The assumption I'm concerned about is "literal truth". People may argue over whether the Bible, the Talmud, the Koran, or even the Book of Mormon is literally true, but they all make the assumption that "literal truth" is possible.
I say it's not.
Look at the nature of language. A word, for instance "dog", is a pattern of air vibrations, ink on paper, electronic on-off signals or whatever, that 2 or more entities have agreed to use to represent something else.
Incidentally, since all this is needed before there can even be words, you can see how I might be a bit skeptical about "In the beginning was the word".
A dog has four legs and chases cats. The WORD "dog" has three letters and never changes. Since words don't act the same as the things or actions they represent, they can never represent them perfectly. Truth, as the Buddha said, is not expressed by words.
Fortunately, in Buddhism, the goal is not to memorize an accurate expression of truth, but rather to perceive reality. In Buddhist writings, truth is likened to "the finger pointing to the moon". The finger is NOT the moon. At best, when understood correctly, it is an aid in seeing the moon, but only if we're willing to turn away from the finger and look instead where it's pointing.
Of course, a finger pointing in the wrong direction wouldn't help us see the moon at all. I guess you could say that, even if "truth" doesn't exist in any absolute sense, falsehood does.
If you were driving along and the road takes a jog to the left that wasn't on your map, would you drive straight ahead into a tree, or follow the road like the rest of us skeptics?
Or if you come to visit me for the first time, and you're driving along looking for street numbers when you suddenly recognize me in front of a house waving to you, do you ask me to move aside so you can read the number? Once you reach a perception of reality, you don't need "truth" any more.
Eastern languages appear to have trouble distinguishing between "difference in degree" and "difference in kind". This can also cause confusion.
For example, the Lotus Sutra points out that when you do good things, good things will happen to you. But the effects of, say, charity won't last forever. Eventually you're right back where you were before. But reaching enlightenment is the permanent end of all suffering. Any effort toward Enlightenment is, therefore, worth more that however vast amounts of charity (much less the half-vast efforts most of us make). But linguistic limitations forced them to express it as though the difference were only in the degree of merit or good karma earned. Because of this, some Buddhists believe certain small efforts used as examples in the Sutra, like reciting the name of the Sutra, will bring worldly rewards. These people appear to believe in the "literal truth" of the Sutra.

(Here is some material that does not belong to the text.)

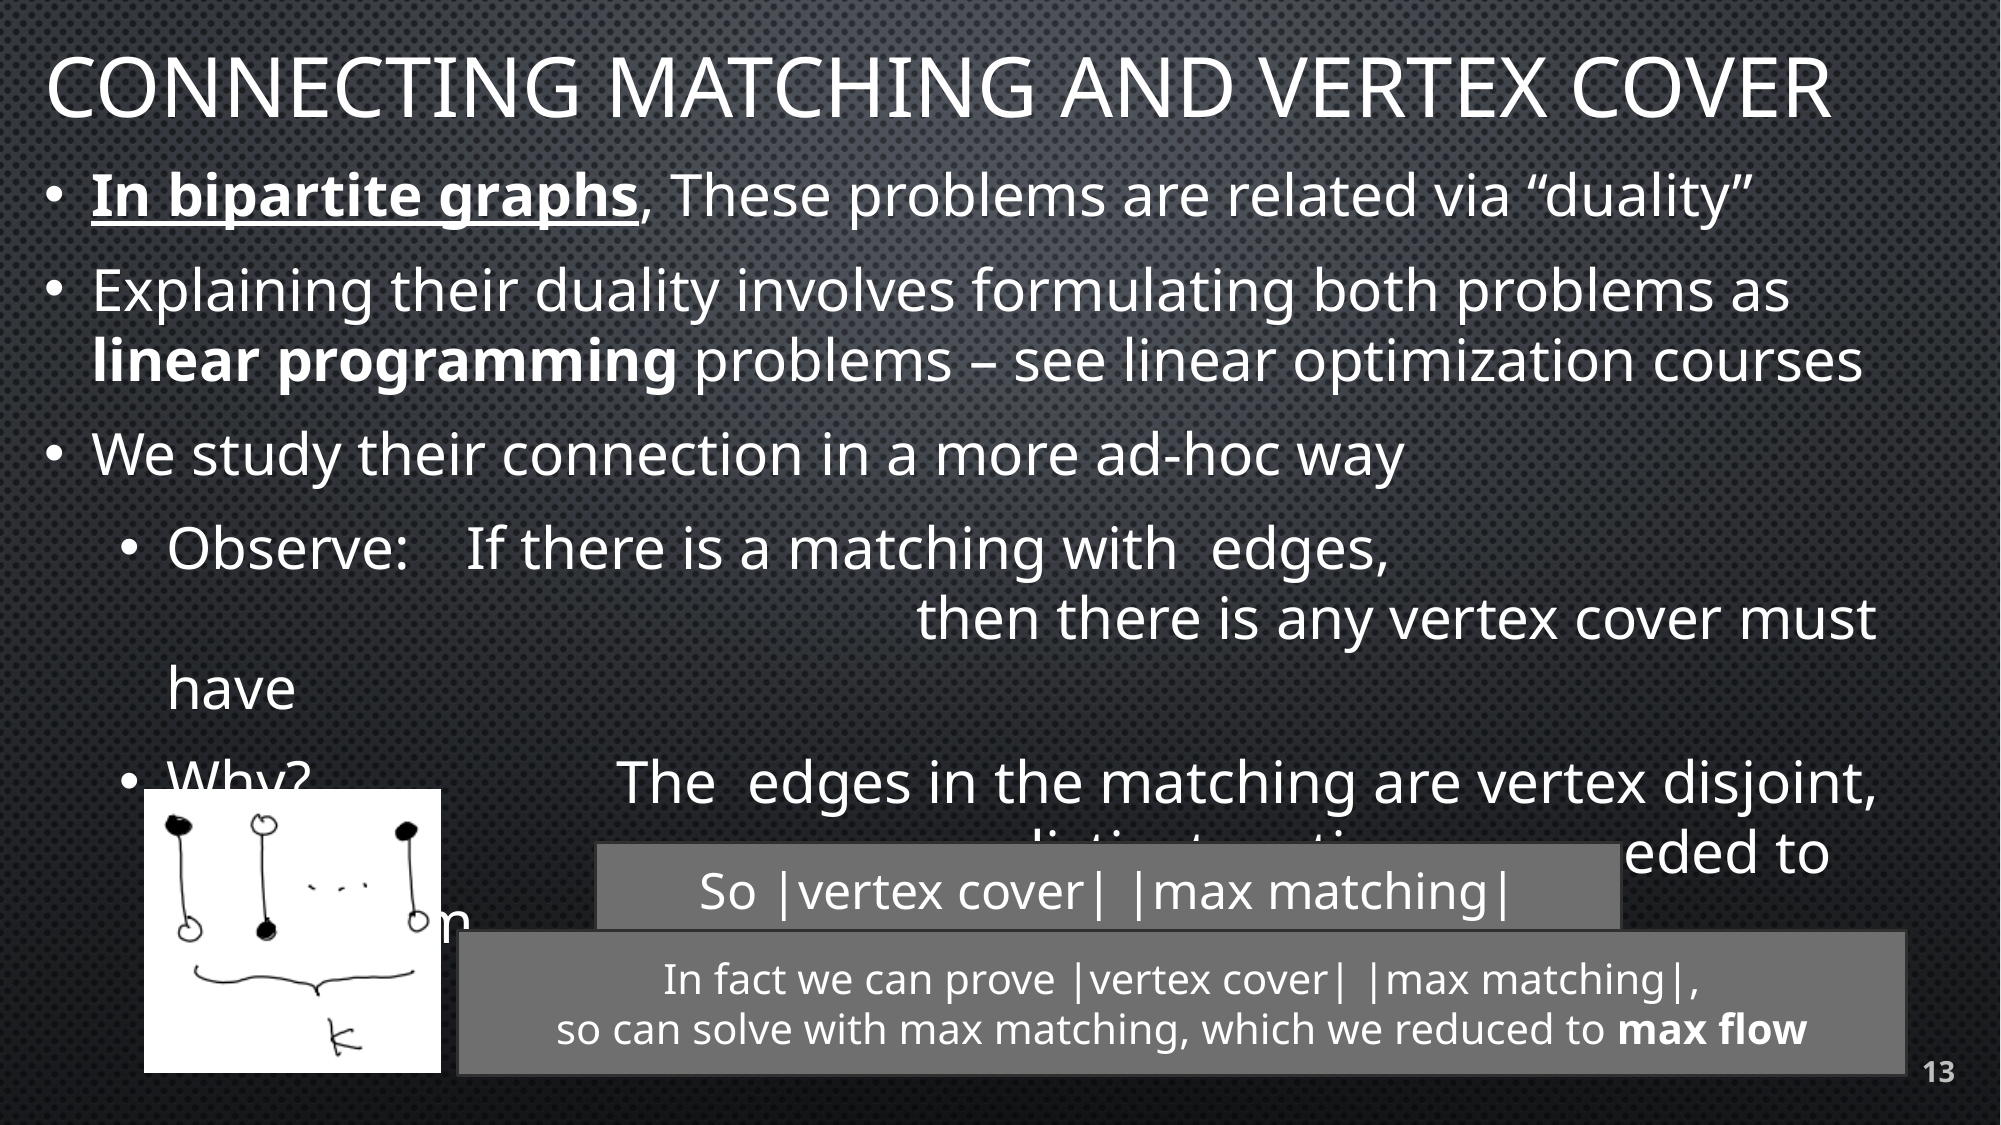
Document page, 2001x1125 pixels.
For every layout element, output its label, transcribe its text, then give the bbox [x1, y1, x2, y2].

picture [144, 789, 441, 1073]
title Connecting matching and vertex cover [29, 0, 1971, 169]
slide_number 13 [1879, 1042, 1971, 1103]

It may well be that this is not a fair representation of the official doctrines of that group. Because of this possibility, I am not mentioning their name. It IS, however, the way some of their practitioners think.
In some cases they are clearly related. The meditation on impermanence is based on the fact (O.K., the truth ) that all compound things really ARE impermanent. In other cases, like the meditation, done in some Tibetan traditions, which includes picturing a lotus growing from the top of your head, hardly anyone would contend that these people really believe there's a plant growing up there. It's clearly a practice, not a belief.

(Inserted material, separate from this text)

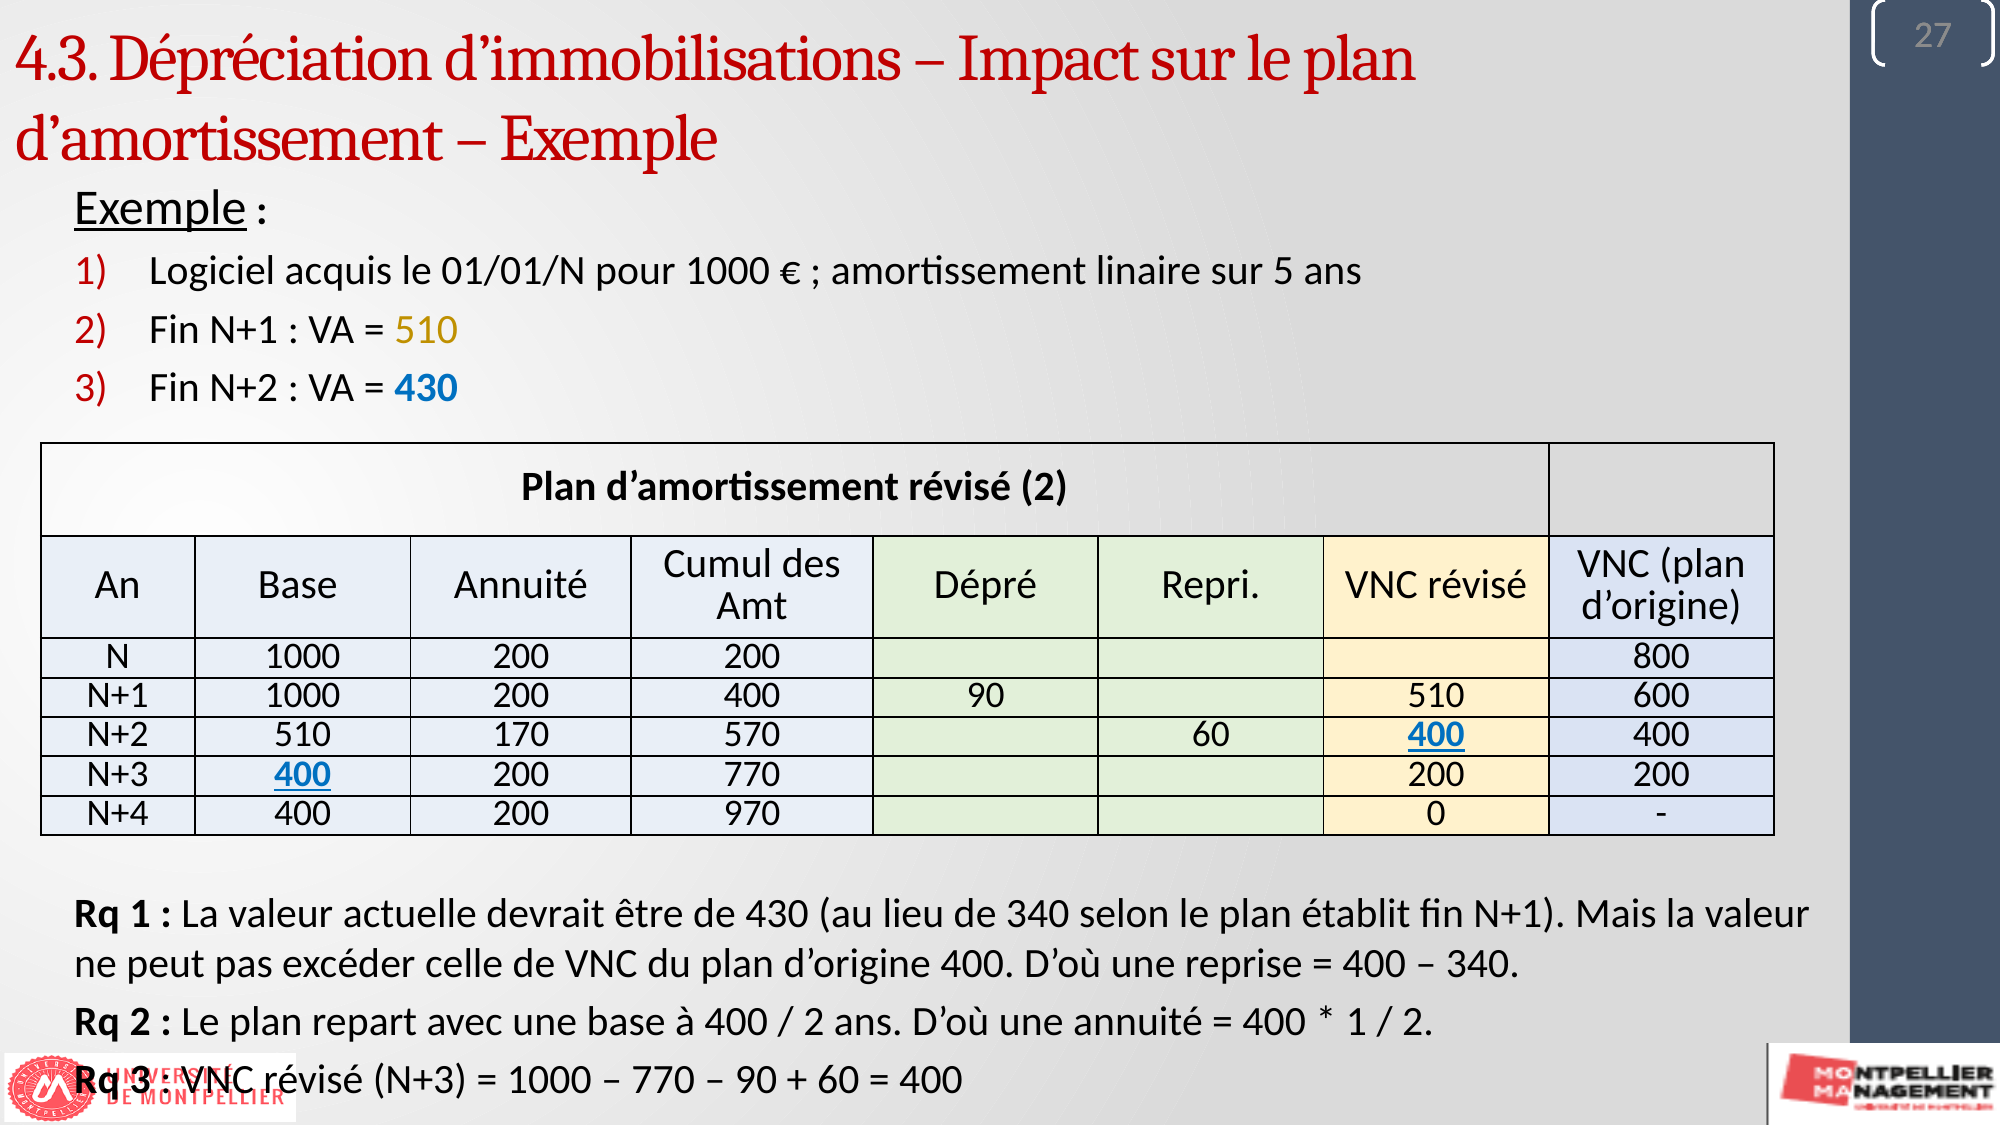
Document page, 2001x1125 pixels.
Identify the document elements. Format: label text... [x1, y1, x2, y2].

The Buddha taught a system of analyzing the self into five parts; Form, Feeling, Perception, Impulse and Consciousness. People with strong attachments to the "self" could get over it by seeing "self" as these five groups that they did not have attachment to. (Then after they had been working on that for twenty years or so, you hand them a copy of the Heart Sutra and WHAM!)
So are these "five Skandhas" real? How many slices in a pizza? Right! It depends on how thin you cut it! For those with even more problems with intellectualizing everything, the Buddha also taught the Abhidharma system. It works the same way but divides the "self" into even more parts. It works wonders getting you loose from your attachments, but trying use it to understand the outside world is like trying to navigate the L.A. freeway system using a geological survey map. No matter how accurate it is. it's still beside the point.

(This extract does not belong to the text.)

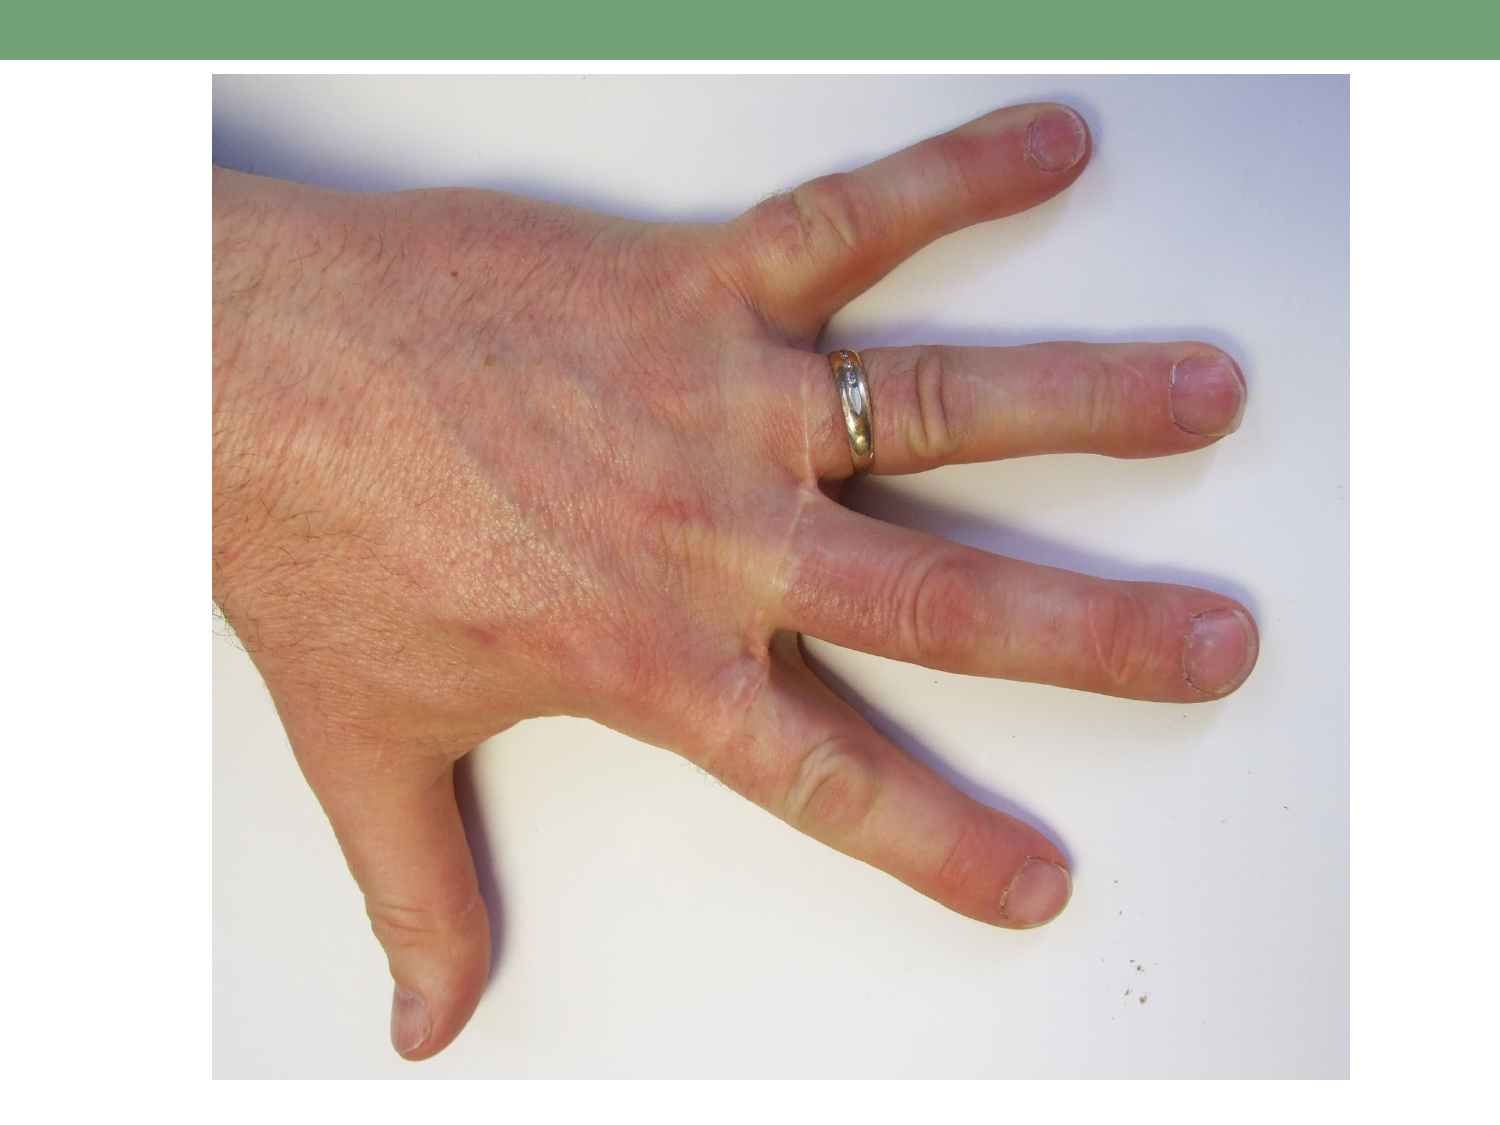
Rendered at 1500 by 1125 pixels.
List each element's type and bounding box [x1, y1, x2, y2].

Aleister Crowley spoke highly of the Abhidharma as a tool for this very purpose, though he preferred the Kabala. Go figure.
The scrolls in Jodo Shinshu members' shrines traditionally had written on the back "Accommodation Buddha". This meant it was a tool to be used in a practice, and a very powerful and effective one it is! But taking the symbol of Amida Buddha as "literally true" would be awkward. If all Buddhas reached Enlightenment by relying on Amida, what about Lokesvararaja, the Buddha under whom Amida studied? Besides, the Anjin Rondai clearly states that Amida is a "law", not a person.
After many generations the term "accommodation" came to be used in Japan as a polite term for a lie. At that time, members of a competing school of Buddhism would visit Jodo Shinshu members. They would say "That's a false Buddha! It says so right on the back of the scroll!" Our members would say "It does not! Look!.....uh........."
Jodo Shinshu lost a lot of good members that way. If everyone was just a little clearer about the nature of "truth", it wouldn't have happened.
The practices using the symbol of Amida Buddha are like using lines of latitude and longitude on a map. If you think they represent actual lines drawn around the earth, you can be lost forever searching for a black stripe in the dirt. If you say "There's no such thing!" and don't use them as a navigational aid, you're still lost. Only by understanding their provisional ("accommodation") nature can you get your bearings.